▶ INSTRUCTIONS TO FOLLOW
Identify and pull out each line of the entries in which "بنجران" occurs.

*** Opening WORKING DATA ***

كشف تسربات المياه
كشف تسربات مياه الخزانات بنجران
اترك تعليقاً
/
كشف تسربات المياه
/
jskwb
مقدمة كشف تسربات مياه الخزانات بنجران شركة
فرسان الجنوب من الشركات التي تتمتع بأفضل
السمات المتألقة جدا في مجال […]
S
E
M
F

*** Closing WORKING DATA ***

▶ SOLUTION TO THIS PROBLEM
كشف تسربات مياه الخزانات بنجران
مقدمة كشف تسربات مياه الخزانات بنجران شركة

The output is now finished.